Thank, you for sharing.
cheryl korneychuk-waddy says
I was part of training of the trainers years ago, and I am constantly awed by the consistency of the messaging around outcomes-right up to your newest interview with Daryl Chow; it’s not about the measures. But it’s ALL about the measures 🙂
Alan Scheuermann says
Just listened to your podcast “Psychotherapy’s Fatal Flaw and How to Fix It”. 12 years later, after attending the 2008 workshop in Chicago, and after 16 years of utilizing the ORS/SRS and consistently incorporating feedback into my work, the essence of identifying growing edges out of each of the potential factors contributing to positive change and outcomes was never more clear. I’ve gotten lost on chasing down one or the other of the factors, but this synthesis was quite elegant in its practical simplicity, yet daunting in its own way. Thank you!!
Cathy Hasty says
I have followed your work for years and look forward to the book. I was trained as a pastoral psychotherapist and clinical educator with the association for clinical pastoral education which included a baseline of 4 years full time residency and with about 9 hours a week of intensive group and individual supervision for my clinical practice as an educator for spiritual care and my role as a psychotherapist. I continued in many hours of individual supervision to achieve a certification that no longer exists; AAPC Diplomate. Our training included verbatim, co-visitation and tapes of our work. While I have learned many modalities and theories, the most important was the individual accurate and often very painful feedback on my individual ways to avoid, resist and obscure the relationships. I agree with you on so much of what you are saying which is subversive in psychotherapy. I hope your upcoming book and work will include a small section to promote local organizing of people who are interested in improving therapy, not just participating in the programs, trainings and consultation that you offer. Thank you for your work!
Kate Bothwell-Wendel says
I just finished listening to the podcast “Psychotherapy’s Fatal Flaw and once again am in awe and so intrigued by your work. Years ago, I recall being taught about the importance of the relationship and now, as the podcast host noted, I get constant emails about if I just learn X technique, then somehow that will be the missing link that will make all the difference in my effectiveness with clients.
I appreciated the analogy of the technique being the vehicle and the vehicle not going anywhere without first deciding what are we doing and where are we going. I am also trained as a coach and as I was reflecting on your discussions of the 4 pillars, (Individualized learning objectives, feedback, successive refinement, role of coach to guide) goal consensus, relationship factors, therapist factors and hope and expectancy, I realized that the coach training I took was quite helpful in exploring these areas and how rarely they have come up in any therapy training I have been to.
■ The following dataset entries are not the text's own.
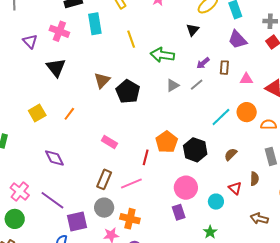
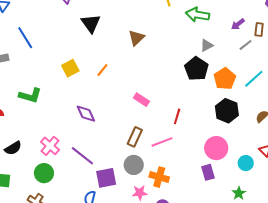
gray line: (197, 85) -> (246, 45), moved
black pentagon: (128, 92) -> (196, 69), moved
orange pentagon: (167, 142) -> (225, 79), moved

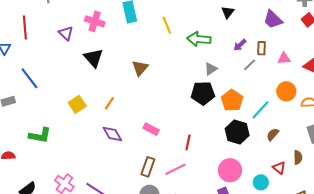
black pentagon: (196, 69) -> (203, 93), turned -30
cyan line: (254, 79) -> (260, 110), moved
purple diamond: (86, 114) -> (112, 134), moved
Thanks to both of you for highlighting and researching their enormous value in the therapeutic relationship and outcomes!
Luis says
I do enjoy your blog. I did enjoy Psychotherapy’s Fatal Flaw And How to Fix It.
thank you for your work.
Wendy says
I’ve just started learning about FIT and I have to say that at first I was intimidated by the idea due to the possibility of receiving negative feedback. But I put ego to the side and dug deep into what the fear was and discovered that it’s more imposter syndrome than anything else. Now I’m of the mindset that FIT is a growth tool and can take someone from good to great.